● **REQUEST 1**:
Answer these questions using the article below on the "Erotic Picasso" exhibition:
(a) At which venue is the exhibition currently shown?
(b) How many works does the show contain?
(c) Which figure does the article call Picasso's trademark polymorphously sexual creature?
● **REQUEST 2**: Reproduce every one of the records below exactly as they appear, omitting the pictures.

● **SUPPLIED PASSAGE**:
Sex
Voluptuous curves
The curator of the "Erotic Picasso" show in Paris talks about why the artist's most ribald work probably won't come to the U.S.
“Why not put genitals where our eyes are and our eyes between our legs?” Picasso once asked. It was a rhetorical question for a painter whose work was driven at times by an almost fetishistic interest in sex. Flesh, folds, phalluses, slits, holes (and what the surrealists called “the toothed vagina”) — Picasso painted a voluptuous, tumescent world of opposing forces and forms, a ribald pleasure palace of the senses. The “Erotic Picasso” exhibition currently at the Jeu de Paume in Paris is the first show ever dedicated to the master’s libidinal soul.
The more than 300 works in the show map the erotic landscapes that made up Picasso’s world, and half of them have never before been publicly shown. (They come from private collections.) Largely inspired by the bordello, the young Picasso sucked on the teat of his own sexual imagination and, one assumes, interests. More than just garden-variety sex is depicted here. There are orgies, oral sex, masturbation and lesbian love. The works are at once obscene and tender, vulnerable and bawdy. Not only is the sex heterosexual and homosexual, in some cases it’s zoomorphic.
The naturalism in Picasso’s early work quickly gave way to an extraordinarily diverse range of erotic symbolism. Bulls and centaurs came on the scene, along with his trademark polymorphously sexual Minotaur. The dualities of love and death loomed large on his canvas with the advance of age, as did a consistent theatrical strain of voyeurism, which reached an apex when Picasso was well into his 80s.

● **DATA LISTING**:
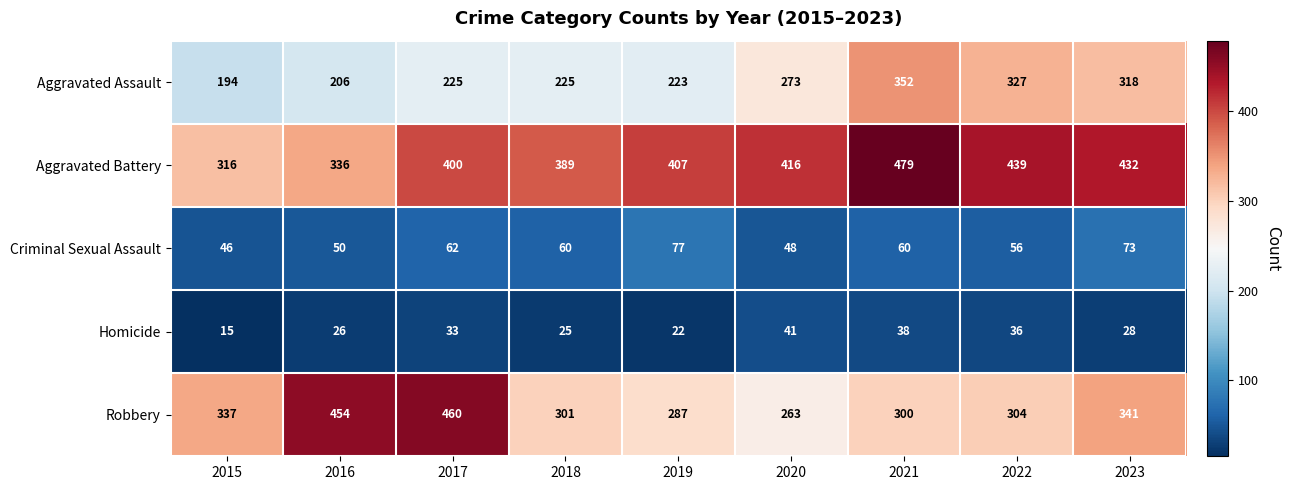

Which series has the largest total across all categories?

Aggravated Battery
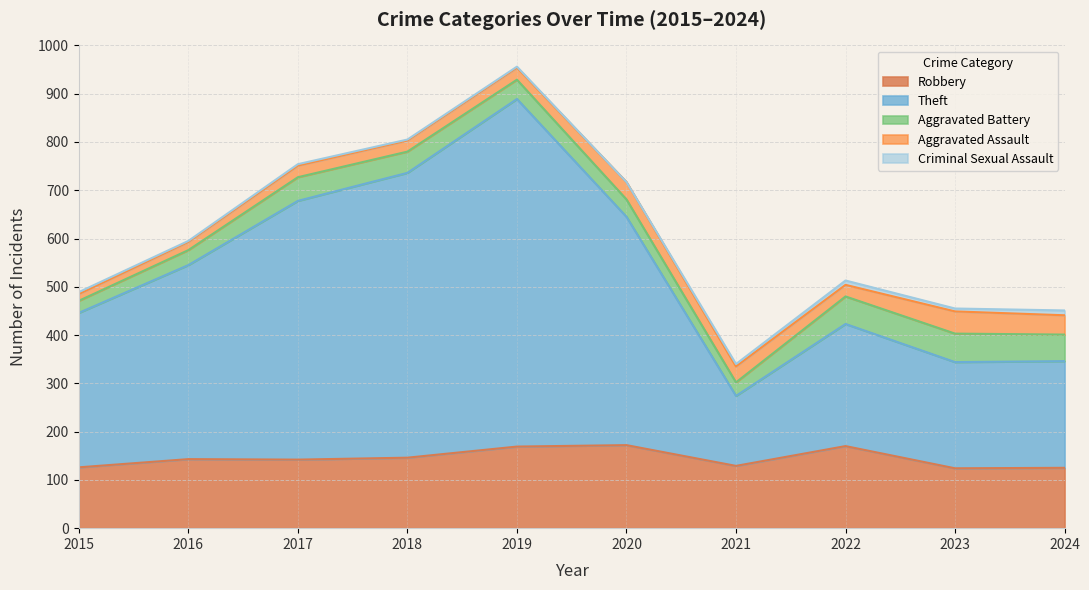

Reading left to right, extract all data points from this chart.

Robbery: 126	143	142	146	169	172	129	170	124	125
Theft: 320	402	536	590	720	473	145	253	220	221
Aggravated Battery: 25	31	49	44	40	36	28	57	59	55
Aggravated Assault: 14	17	24	23	25	36	33	24	46	40
Criminal Sexual Assault: 4	2	3	2	2	0	5	9	6	10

● **WRITTEN SOLUTION 1**:
(a) The Jeu de Paume in Paris.
(b) More than 300 works.
(c) The Minotaur.

● **WRITTEN SOLUTION 2**:
Which series has the largest total across all categories?

Aggravated Battery

Reading left to right, extract all data points from this chart.

Robbery: 126	143	142	146	169	172	129	170	124	125
Theft: 320	402	536	590	720	473	145	253	220	221
Aggravated Battery: 25	31	49	44	40	36	28	57	59	55
Aggravated Assault: 14	17	24	23	25	36	33	24	46	40
Criminal Sexual Assault: 4	2	3	2	2	0	5	9	6	10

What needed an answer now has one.